We should also log the stack trace when we have ROLLBACKS in OOPS reports, so we can see exactly where these are occuring.

Steve Alexander wrote:
> I think the rollback is caused by the form processing machinery.
> GeneralForm, and the various EditForm and FormView variants all do an
> abort() if there is a WidgetError.
>
> This is dangerous. I think we implicitly start a new transaction after
> an abort(). What we should be doing is "dooming" the transaction, so
> that by the time we get to the end of publication, the publication knows
> it must not commit the transaction, but instead will always abort it,
> regardless.
>
> Sometime ago, I proposed a doom() method for the transaction manager API
> in Zope. We can do an equivalent thing either by extending the TM api
> or hooking into the publisher.

Is it obvious what the abort() in EditForm is attempting to do?

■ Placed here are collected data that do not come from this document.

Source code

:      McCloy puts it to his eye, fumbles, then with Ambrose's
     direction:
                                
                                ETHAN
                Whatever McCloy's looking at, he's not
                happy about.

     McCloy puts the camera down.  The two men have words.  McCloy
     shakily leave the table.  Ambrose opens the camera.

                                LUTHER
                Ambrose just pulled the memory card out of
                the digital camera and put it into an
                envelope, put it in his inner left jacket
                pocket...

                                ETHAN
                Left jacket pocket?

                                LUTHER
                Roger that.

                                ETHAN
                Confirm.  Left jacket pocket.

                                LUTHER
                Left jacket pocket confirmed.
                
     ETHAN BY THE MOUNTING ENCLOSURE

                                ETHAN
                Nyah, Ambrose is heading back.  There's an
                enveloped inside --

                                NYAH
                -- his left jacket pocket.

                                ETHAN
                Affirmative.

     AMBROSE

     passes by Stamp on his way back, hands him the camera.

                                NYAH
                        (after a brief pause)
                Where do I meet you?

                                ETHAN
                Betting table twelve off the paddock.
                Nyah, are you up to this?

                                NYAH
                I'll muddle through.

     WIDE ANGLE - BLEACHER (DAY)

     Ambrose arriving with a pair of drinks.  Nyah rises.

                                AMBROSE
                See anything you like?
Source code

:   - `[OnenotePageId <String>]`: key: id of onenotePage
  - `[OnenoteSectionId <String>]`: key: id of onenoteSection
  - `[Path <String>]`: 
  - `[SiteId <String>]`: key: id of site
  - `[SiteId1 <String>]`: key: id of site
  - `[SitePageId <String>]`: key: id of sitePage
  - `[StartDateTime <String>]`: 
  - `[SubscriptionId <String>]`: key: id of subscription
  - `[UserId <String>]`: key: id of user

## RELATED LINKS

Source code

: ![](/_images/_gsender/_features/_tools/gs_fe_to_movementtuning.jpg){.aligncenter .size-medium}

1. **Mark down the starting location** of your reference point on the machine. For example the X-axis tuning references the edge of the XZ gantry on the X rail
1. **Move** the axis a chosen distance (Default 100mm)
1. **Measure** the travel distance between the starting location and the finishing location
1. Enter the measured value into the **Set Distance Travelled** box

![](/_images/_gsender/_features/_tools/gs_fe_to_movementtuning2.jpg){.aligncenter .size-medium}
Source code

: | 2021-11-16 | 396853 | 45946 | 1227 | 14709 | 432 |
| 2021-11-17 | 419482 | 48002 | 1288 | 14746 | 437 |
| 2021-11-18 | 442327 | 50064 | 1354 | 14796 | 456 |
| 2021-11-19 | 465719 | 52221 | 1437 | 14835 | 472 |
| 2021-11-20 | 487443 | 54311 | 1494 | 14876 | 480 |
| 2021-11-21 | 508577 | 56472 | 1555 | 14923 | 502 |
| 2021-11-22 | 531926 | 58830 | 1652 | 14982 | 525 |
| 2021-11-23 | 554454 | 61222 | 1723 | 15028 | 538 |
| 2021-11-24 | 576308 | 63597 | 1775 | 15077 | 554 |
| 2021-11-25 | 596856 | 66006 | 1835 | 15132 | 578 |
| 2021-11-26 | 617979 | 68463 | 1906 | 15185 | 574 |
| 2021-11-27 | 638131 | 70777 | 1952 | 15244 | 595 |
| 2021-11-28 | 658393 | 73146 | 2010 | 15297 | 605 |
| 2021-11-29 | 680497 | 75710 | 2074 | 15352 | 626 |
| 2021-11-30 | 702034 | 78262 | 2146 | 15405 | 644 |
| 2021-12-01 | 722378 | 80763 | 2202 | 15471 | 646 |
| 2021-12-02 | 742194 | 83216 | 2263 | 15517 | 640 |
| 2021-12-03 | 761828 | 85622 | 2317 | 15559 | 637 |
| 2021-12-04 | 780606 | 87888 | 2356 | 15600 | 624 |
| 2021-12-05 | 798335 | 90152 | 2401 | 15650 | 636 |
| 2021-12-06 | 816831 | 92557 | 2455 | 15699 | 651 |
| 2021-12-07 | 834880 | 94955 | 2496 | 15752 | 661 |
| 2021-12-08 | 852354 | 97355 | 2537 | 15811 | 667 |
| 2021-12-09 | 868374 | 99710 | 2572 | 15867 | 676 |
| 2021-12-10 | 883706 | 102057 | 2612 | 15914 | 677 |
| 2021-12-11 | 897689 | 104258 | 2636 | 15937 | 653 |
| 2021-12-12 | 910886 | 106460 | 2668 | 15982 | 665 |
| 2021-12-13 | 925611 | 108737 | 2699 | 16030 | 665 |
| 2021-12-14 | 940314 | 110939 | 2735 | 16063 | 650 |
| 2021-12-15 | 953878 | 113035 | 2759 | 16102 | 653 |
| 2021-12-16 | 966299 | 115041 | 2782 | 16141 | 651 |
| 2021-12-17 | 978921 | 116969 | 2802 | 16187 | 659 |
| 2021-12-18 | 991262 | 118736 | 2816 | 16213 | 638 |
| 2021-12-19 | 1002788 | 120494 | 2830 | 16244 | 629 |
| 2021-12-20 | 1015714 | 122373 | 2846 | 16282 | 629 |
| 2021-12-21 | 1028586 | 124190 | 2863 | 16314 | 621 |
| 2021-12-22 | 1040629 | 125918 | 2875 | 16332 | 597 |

If it is to
ensure that the transaction is never committed (by aborting the transactions
and deliberately not starting a fresh one), then the bug would be in the
psycopgda because it will automatically start a fresh transaction.

If this is what the abort() is supposed to achieve, I think that doom()
would be good as I can imagine other code that hooks into the transactional
system such as the email delivery subsystem will have the same behaviour.
doom() would ensure that commit() is a noop or raises an exception I assume?

--
Stuart Bishop <email address hidden> http://www.canonical.com/
Canonical Ltd. http://www.ubuntu.com/

Committing a doomed transaction would raise a specific DoomedTransaction exception. The publisher would catch this exception and explicitly abort instead.

Recent OOPS-194C656

Matsubara, that OOPS appears to be related to a different problem (it reports a duplicated key, and there are no UPDATEs in the SQL log AFAICS)

On Fri, Jul 14, 2006 at 04:39:17PM -0000, Christian Reis wrote:
> Matsubara, that OOPS appears to be related to a different problem (it
> reports a duplicated key, and there are no UPDATEs in the SQL log
> AFAICS)

Indeed, you are right. I chatted with Carlos and he confirmed that this is
a race condition on that page. I reported bug 53018 and appended all occurances
of that oops there.

>
--
Diogo M. Matsubara

Steve - should you have this for the doomed transactions?

This was added to Zope3 (see bug 98382). We should try to backport this change. (Upgrading to a recent Zope3 is bug 145746).

Running Zope 3.4 with doom().

We still need to use it in GeneralForm, as it is still calling transaction.abort() when it shouldn't be.

As is SQLObjectEditView.

Isn't the proper fix to get rid of GeneralFormView and SQLObjectEditView? That means 10 views for the former and 8 for the latter.

I have a branch, which I started before the epic and didn't have time to
finish, that gets rid of SQLObjectEditView. I'll try to finish it this
week, and GFV is certainly the next one on my radar.